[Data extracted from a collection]
·····
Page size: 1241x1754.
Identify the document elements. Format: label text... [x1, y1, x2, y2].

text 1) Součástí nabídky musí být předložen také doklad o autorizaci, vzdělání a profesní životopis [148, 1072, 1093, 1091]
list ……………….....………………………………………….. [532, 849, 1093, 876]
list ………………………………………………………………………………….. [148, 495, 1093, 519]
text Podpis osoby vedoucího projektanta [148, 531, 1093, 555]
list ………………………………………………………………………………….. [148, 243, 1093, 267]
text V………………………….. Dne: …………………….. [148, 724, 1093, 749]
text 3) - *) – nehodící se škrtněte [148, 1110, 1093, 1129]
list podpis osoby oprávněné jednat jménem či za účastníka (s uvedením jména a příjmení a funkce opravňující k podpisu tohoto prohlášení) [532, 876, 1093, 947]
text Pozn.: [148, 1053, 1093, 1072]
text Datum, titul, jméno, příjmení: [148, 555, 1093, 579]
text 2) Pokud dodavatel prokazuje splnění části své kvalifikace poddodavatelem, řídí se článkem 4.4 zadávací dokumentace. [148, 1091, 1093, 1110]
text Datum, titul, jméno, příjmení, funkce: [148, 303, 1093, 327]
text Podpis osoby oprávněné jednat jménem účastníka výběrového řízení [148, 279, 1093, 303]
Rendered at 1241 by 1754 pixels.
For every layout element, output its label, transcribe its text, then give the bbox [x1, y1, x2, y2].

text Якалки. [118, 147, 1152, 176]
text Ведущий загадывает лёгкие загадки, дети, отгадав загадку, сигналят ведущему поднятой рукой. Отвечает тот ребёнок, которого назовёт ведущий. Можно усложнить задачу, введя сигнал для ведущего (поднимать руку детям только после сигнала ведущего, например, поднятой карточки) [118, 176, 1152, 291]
·····
■ **EXERCISE REQUIREMENTS**:
A full, exact copy of the entries is required. Return it.

■ **ANSWER TO THIS EXERCISE**:
Page size: 1241x1754.
Identify the document elements. Format: label text... [x1, y1, x2, y2].

text 1) Součástí nabídky musí být předložen také doklad o autorizaci, vzdělání a profesní životopis [148, 1072, 1093, 1091]
list ……………….....………………………………………….. [532, 849, 1093, 876]
list ………………………………………………………………………………….. [148, 495, 1093, 519]
text Podpis osoby vedoucího projektanta [148, 531, 1093, 555]
list ………………………………………………………………………………….. [148, 243, 1093, 267]
text V………………………….. Dne: …………………….. [148, 724, 1093, 749]
text 3) - *) – nehodící se škrtněte [148, 1110, 1093, 1129]
list podpis osoby oprávněné jednat jménem či za účastníka (s uvedením jména a příjmení a funkce opravňující k podpisu tohoto prohlášení) [532, 876, 1093, 947]
text Pozn.: [148, 1053, 1093, 1072]
text Datum, titul, jméno, příjmení: [148, 555, 1093, 579]
text 2) Pokud dodavatel prokazuje splnění části své kvalifikace poddodavatelem, řídí se článkem 4.4 zadávací dokumentace. [148, 1091, 1093, 1110]
text Datum, titul, jméno, příjmení, funkce: [148, 303, 1093, 327]
text Podpis osoby oprávněné jednat jménem účastníka výběrového řízení [148, 279, 1093, 303]
Rendered at 1241 by 1754 pixels.
For every layout element, output its label, transcribe its text, then give the bbox [x1, y1, x2, y2].

text Якалки. [118, 147, 1152, 176]
text Ведущий загадывает лёгкие загадки, дети, отгадав загадку, сигналят ведущему поднятой рукой. Отвечает тот ребёнок, которого назовёт ведущий. Можно усложнить задачу, введя сигнал для ведущего (поднимать руку детям только после сигнала ведущего, например, поднятой карточки) [118, 176, 1152, 291]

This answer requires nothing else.